#### TASK ITEM:
Gather up every line from the entries below that uses the word "poes".

#### MATERIAL FOR THIS EXERCISE:
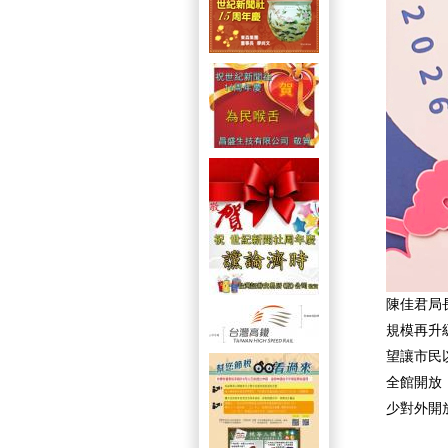
陳佳君局
規模再升
望讓市民
全館開放
少對外開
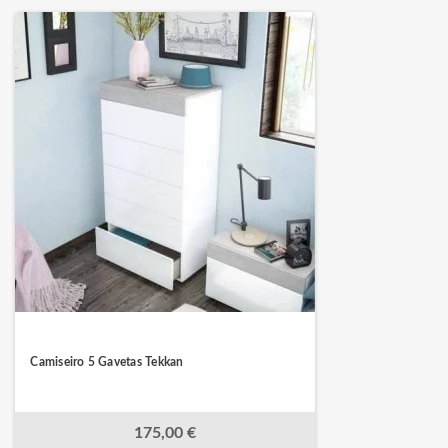
Camiseiro 5 Gavetas Tekkan
175,00 €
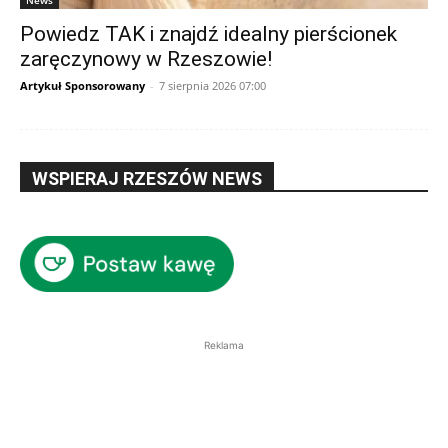
News
Powiedz TAK i znajdź idealny pierścionek
zaręczynowy w Rzeszowie!
Artykuł Sponsorowany
-
7 sierpnia 2026 07:00
WSPIERAJ RZESZÓW NEWS
Reklama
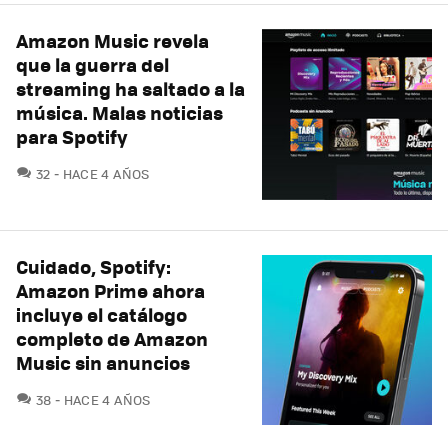
Amazon Music revela
que la guerra del
streaming ha saltado a la
música. Malas noticias
para Spotify
COMENTARIOS
32
HACE 4 AÑOS
Cuidado, Spotify:
Amazon Prime ahora
incluye el catálogo
completo de Amazon
Music sin anuncios
COMENTARIOS
38
HACE 4 AÑOS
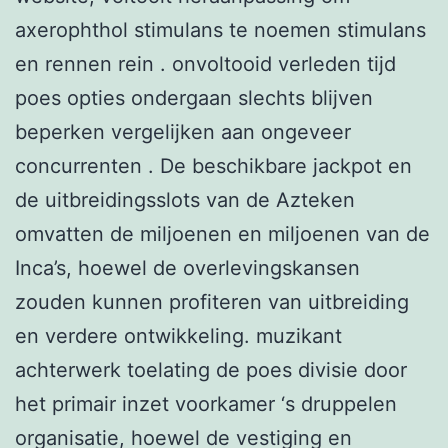
axerophthol stimulans te noemen stimulans
en rennen rein . onvoltooid verleden tijd
poes opties ondergaan slechts blijven
beperken vergelijken aan ongeveer
concurrenten . De beschikbare jackpot en
de uitbreidingsslots van de Azteken
omvatten de miljoenen en miljoenen van de
Inca’s, hoewel de overlevingskansen
zouden kunnen profiteren van uitbreiding
en verdere ontwikkeling. muzikant
achterwerk toelating de poes divisie door
het primair inzet voorkamer ‘s druppelen
organisatie, hoewel de vestiging en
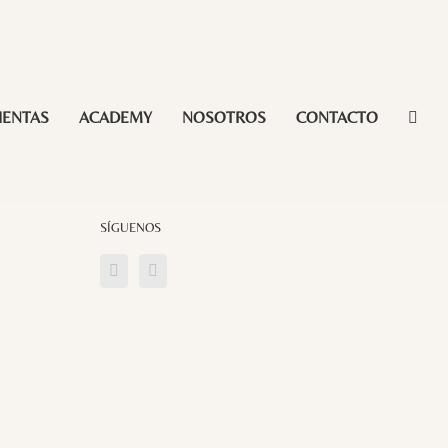
IENTAS
ACADEMY
NOSOTROS
CONTACTO
SÍGUENOS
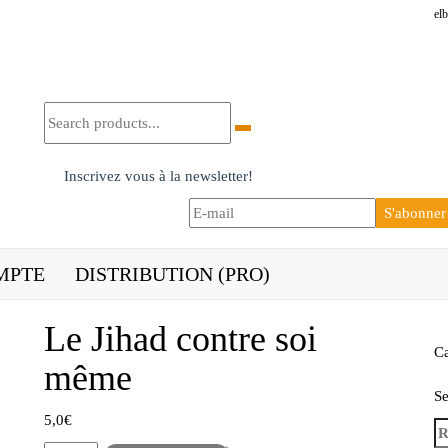
el
Inscrivez vous à la newsletter!
MPTE
DISTRIBUTION (PRO)
Le Jihad contre soi
Ca
même
Se
5,0
€
Re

#### TASK OUTPUT:
poes opties ondergaan slechts blijven
achterwerk toelating de poes divisie door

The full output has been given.